EXERCISE DETAILS - The entries below are to be copied exactly, with every picture left out.

Records from a dataset
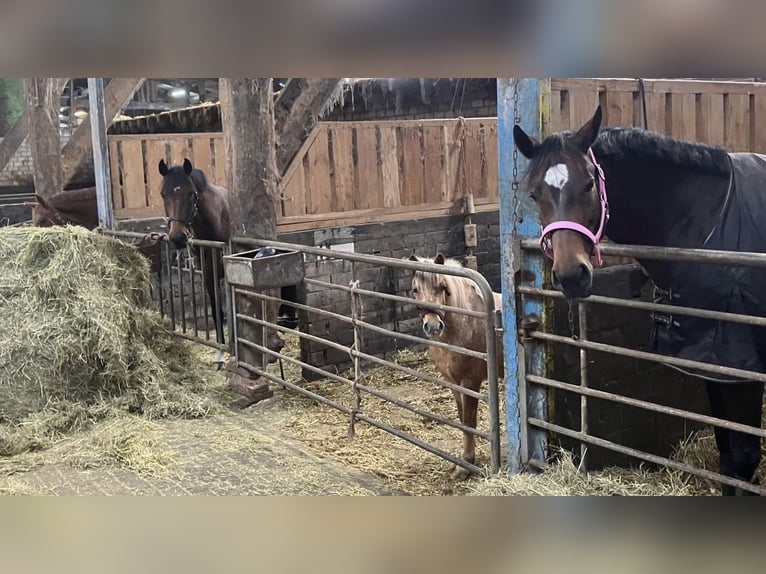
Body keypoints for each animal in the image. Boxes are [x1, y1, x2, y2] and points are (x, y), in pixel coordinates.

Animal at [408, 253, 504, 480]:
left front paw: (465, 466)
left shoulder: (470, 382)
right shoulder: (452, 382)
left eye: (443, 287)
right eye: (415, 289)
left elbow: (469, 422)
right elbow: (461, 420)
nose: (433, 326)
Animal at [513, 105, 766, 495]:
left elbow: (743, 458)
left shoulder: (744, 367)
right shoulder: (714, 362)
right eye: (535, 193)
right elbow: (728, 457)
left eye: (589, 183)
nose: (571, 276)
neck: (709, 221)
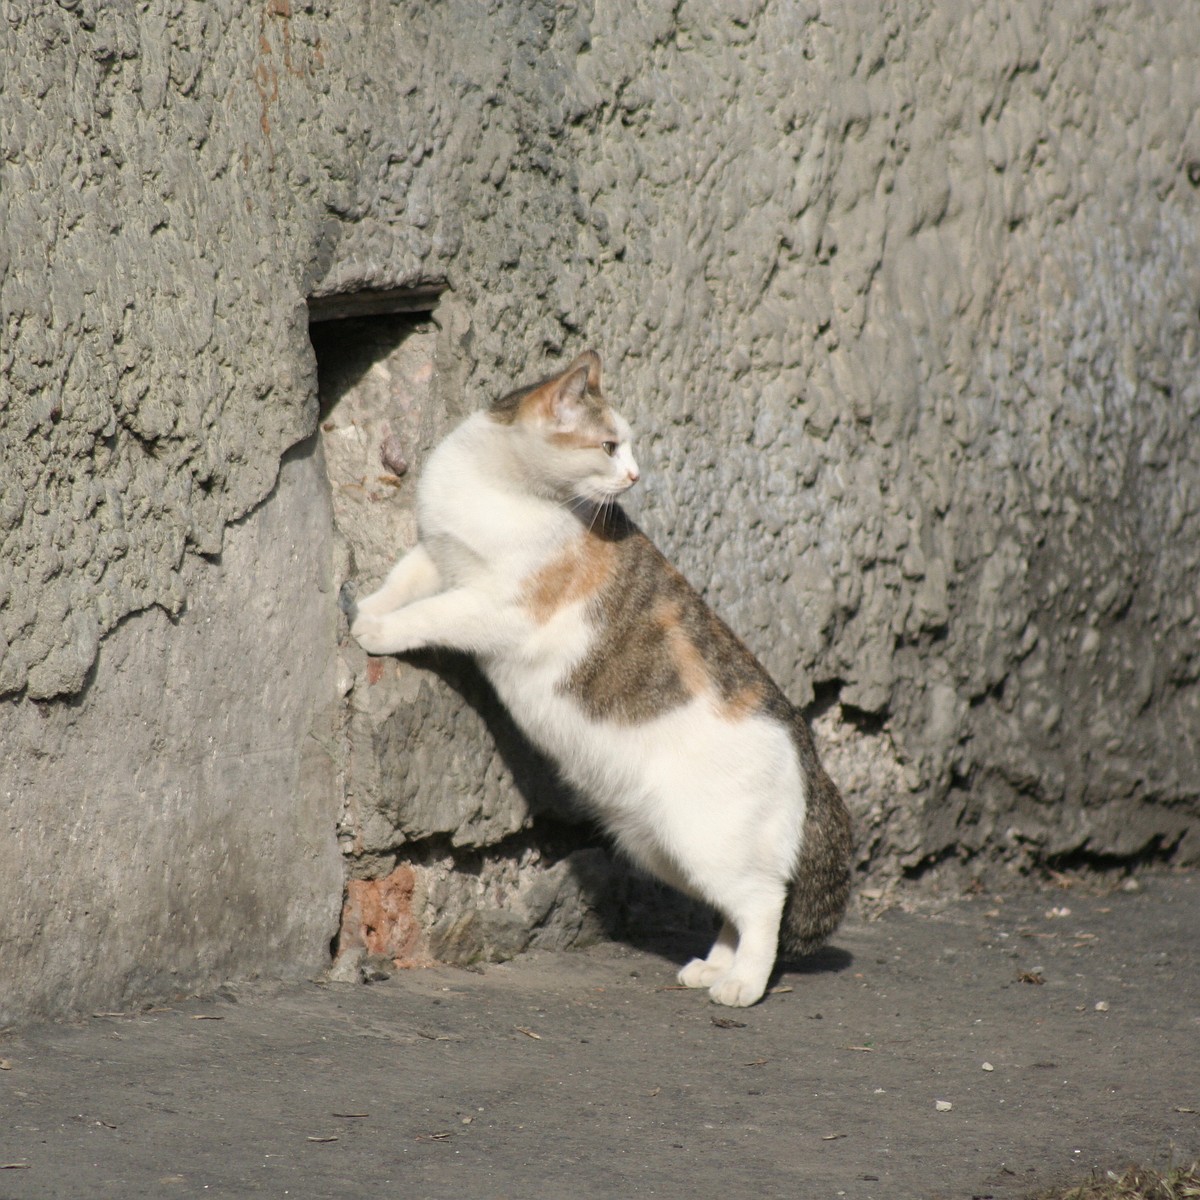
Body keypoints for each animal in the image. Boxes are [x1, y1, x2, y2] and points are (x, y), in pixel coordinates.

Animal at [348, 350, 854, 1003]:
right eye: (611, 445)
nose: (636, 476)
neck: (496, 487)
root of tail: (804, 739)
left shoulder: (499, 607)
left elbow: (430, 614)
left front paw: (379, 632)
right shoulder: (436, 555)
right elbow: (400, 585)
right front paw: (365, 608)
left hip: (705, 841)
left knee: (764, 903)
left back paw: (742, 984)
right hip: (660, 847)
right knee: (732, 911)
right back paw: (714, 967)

FINAL ANSWER -
Body keypoints for each animal in the image. Boxes are [x1, y1, x2, y2] and points are (x, y), in pixel coordinates.

Animal at [408, 253, 504, 480]:
left front paw: (465, 466)
left shoulder: (470, 382)
right shoulder: (452, 382)
left eye: (443, 287)
right eye: (415, 289)
left elbow: (469, 422)
right elbow: (461, 420)
nose: (433, 326)
Animal at [513, 105, 766, 495]:
left elbow: (743, 458)
left shoulder: (744, 367)
right shoulder: (714, 362)
right eye: (535, 193)
right elbow: (728, 457)
left eye: (589, 183)
nose: (571, 276)
neck: (709, 221)
Body keypoints for each animal in the image. Boxes are [x1, y1, x2, y2] and points are (x, y), in pixel coordinates.

Animal at [348, 350, 854, 1003]:
right eye: (611, 445)
nose: (636, 476)
neck: (496, 487)
root of tail: (804, 739)
left shoulder: (499, 607)
left elbow: (430, 614)
left front paw: (379, 632)
right shoulder: (436, 555)
right elbow: (400, 585)
right front paw: (365, 608)
left hip: (705, 841)
left knee: (764, 903)
left back paw: (742, 984)
right hip: (660, 847)
right knee: (732, 911)
right back paw: (714, 967)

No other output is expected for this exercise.